Wearing Sunscreen

A recent survey published by JAMA Dermatology states that out of 156 U.S. dermatologists, 99 percent of them agree that their patients don’t apply enough sunscreen.

Some other interesting findings include that 100 percent of them agreed that sunscreen reduces premature aging of the skin; 97 percent agreed that it also lowers the risk of cancer; and 96 percent consider sunscreens approved by the FDA that are currently available in the U.S. to be safe.

Why do people seem to have such a hard time following the old adage of wearing sunscreen every day?

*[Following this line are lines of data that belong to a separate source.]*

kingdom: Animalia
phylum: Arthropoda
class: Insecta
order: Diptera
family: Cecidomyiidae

According to New York City dermatologist and psychiatrist Amy Wechsler, MD, our love for spending time in the sun may be embedded deeper in our selves than we know.

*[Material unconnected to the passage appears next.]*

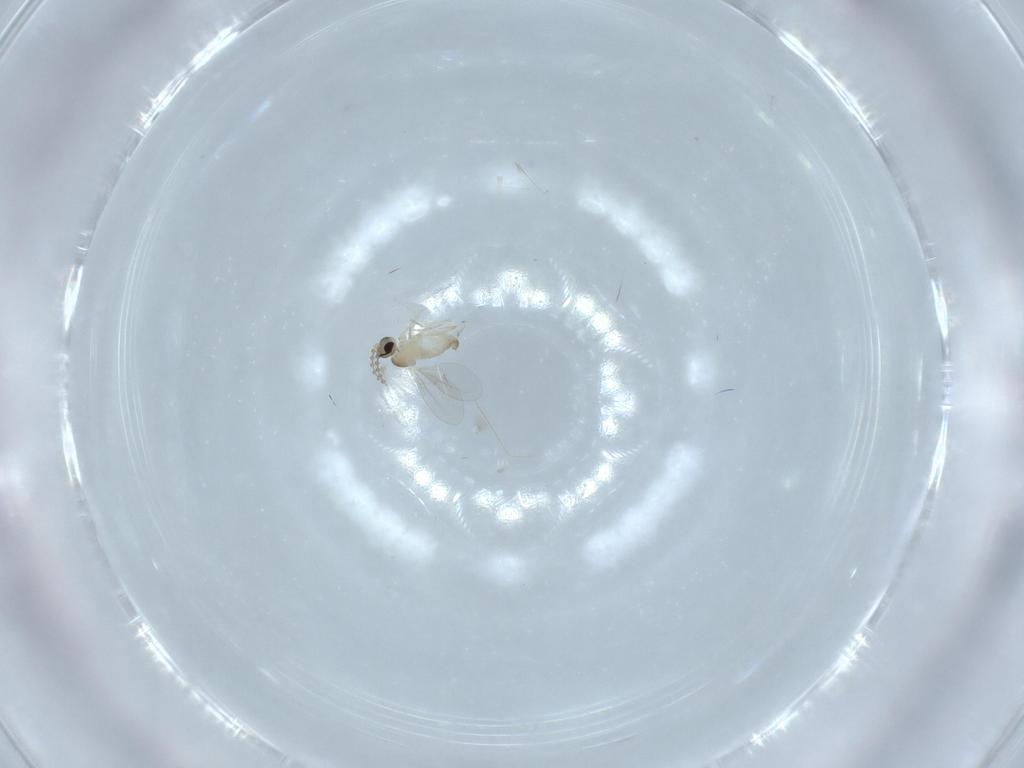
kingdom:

“Many of us connect that warm feeling from the sun with being a kid,” she says. “It harks back to a time of freedom—swimming and playing outside, feeling carefree and without responsibilities,” said Dr. Wechsler.

Aside from the anti-aging benefit, the Skin Cancer Foundation stresses that wearing sunscreen is essential to skin cancer prevention.

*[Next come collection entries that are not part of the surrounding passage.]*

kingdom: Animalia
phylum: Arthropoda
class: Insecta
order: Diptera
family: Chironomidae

About 90 percent of non-melanoma skin cancers and about 86 percent of melanomas are associated with exposure to UV radiation from the sun. Learn how to protect yourself to stay safe.

Santa Monica, CA, dermatologist Ava Shamban, MD, agrees that people simply aren’t wearing enough sunscreen and offers some tips.

“Be sure that every inch of exposed skin is covered with a thick layer of sunscreen. This includes ears, back of the neck, chest, and the back of your hands,” said Dr. Shamban.

“Adequate coverage is approximately one shot glass of sunscreen per limb, half a shot glass for the face, and one shot glass for the neck and chest.”